The property owners and users of the South Fork Walla Walla drainage aren’t asking for a highway to be rebuilt in four months (a monumental task that our government is evidently capable of). They want something more difficult to accomplish.

They need entrenched decision-makers in a dysfunctional bureaucracy to make a better decision, which is actually a conflict of biblical proportions. For those familiar with the story of Moses, marshaling the resources of the pharaoh to build pyramids was easier than getting the pharaoh to change his mind. Squandering the resources of the state is always politically easier than reimagining the political order.

But, if the current political order leads to the outcome that the full might and force of the federal government can be marshaled to prevent a handful of citizens from driving to their homes, then we have a political order that needs to be reimagined. I have done the legwork, quite literally, to be able to share an honest assessment of the situation. I hiked up the canyon, which included several river crossings on foot. I can personally testify that if you think a 4WD vehicle can run over a fish in this river, then you don’t understand physics, you don’t understand rivers, and you don’t understand fish. You have no business working in any profession that is even remotely connected to “fish management.” If you think allowing these property owners to drive back and forth from their cabins will cause irreparable harm to fish, then I’m calling out what you’re doing. You are using the fish as a political cudgel to implement a policy outcome that is immoral, unscientific, arbitrary, capricious, and wrong. A sane society wouldn’t let you anywhere near political power.

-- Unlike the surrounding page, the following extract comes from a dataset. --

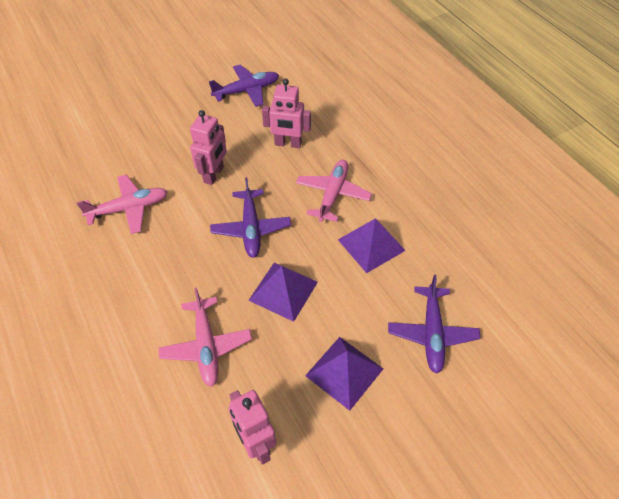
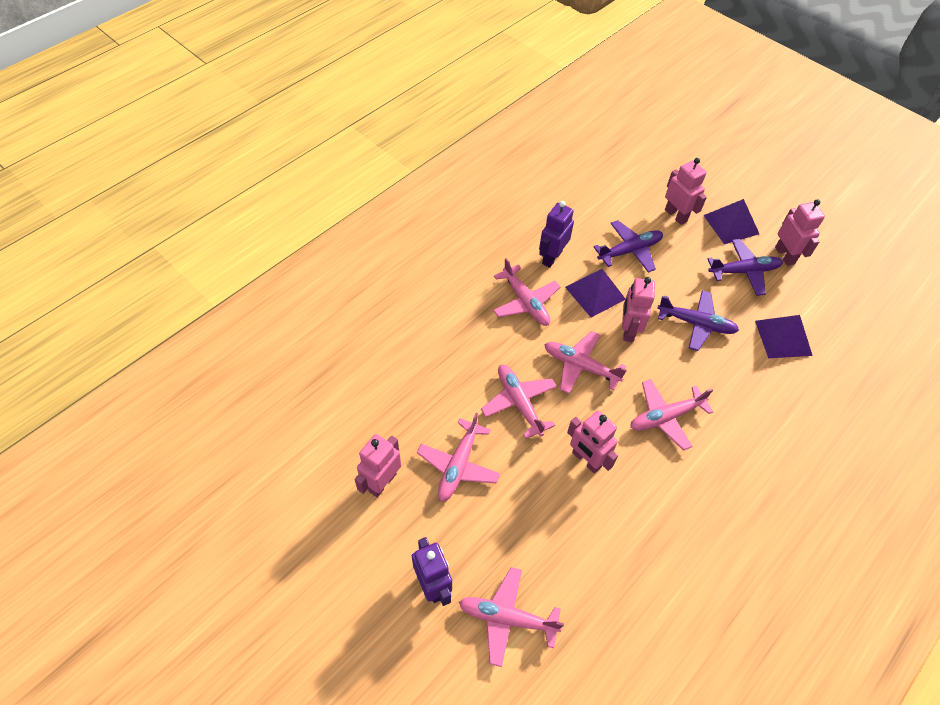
pink plane: [76,175,168,234] [158,288,252,387] [296,160,372,222] = 3 -> [417,413,500,502] [459,567,564,667] [481,365,557,439] [493,258,560,326] [544,331,627,394] [630,379,713,451] = 6
pink robot: [190,110,227,185] [228,390,276,465] [262,78,311,148] = 3 -> [355,434,401,498] [567,411,618,473] [622,277,655,342] [665,158,707,225] [775,199,825,266] = 5
purple robot: none = 0 -> [412,537,452,606] [539,201,574,268] = 2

The road is usable. The simple solution is to give the property owners a key to the gate and let them have administrative access to the road that accesses their homes – just as they always have. A more broad and equally simple solution would be to remove the ACEC designation from the area and manage it as a multiple use recreation area, where the economic benefits of recreation can be reinvested into improving the ecological health of the river. The public wants healthy fish populations. The public also wants spectacular public land recreation experiences. The South Fork Walla Walla River can support both outcomes. If we will let it.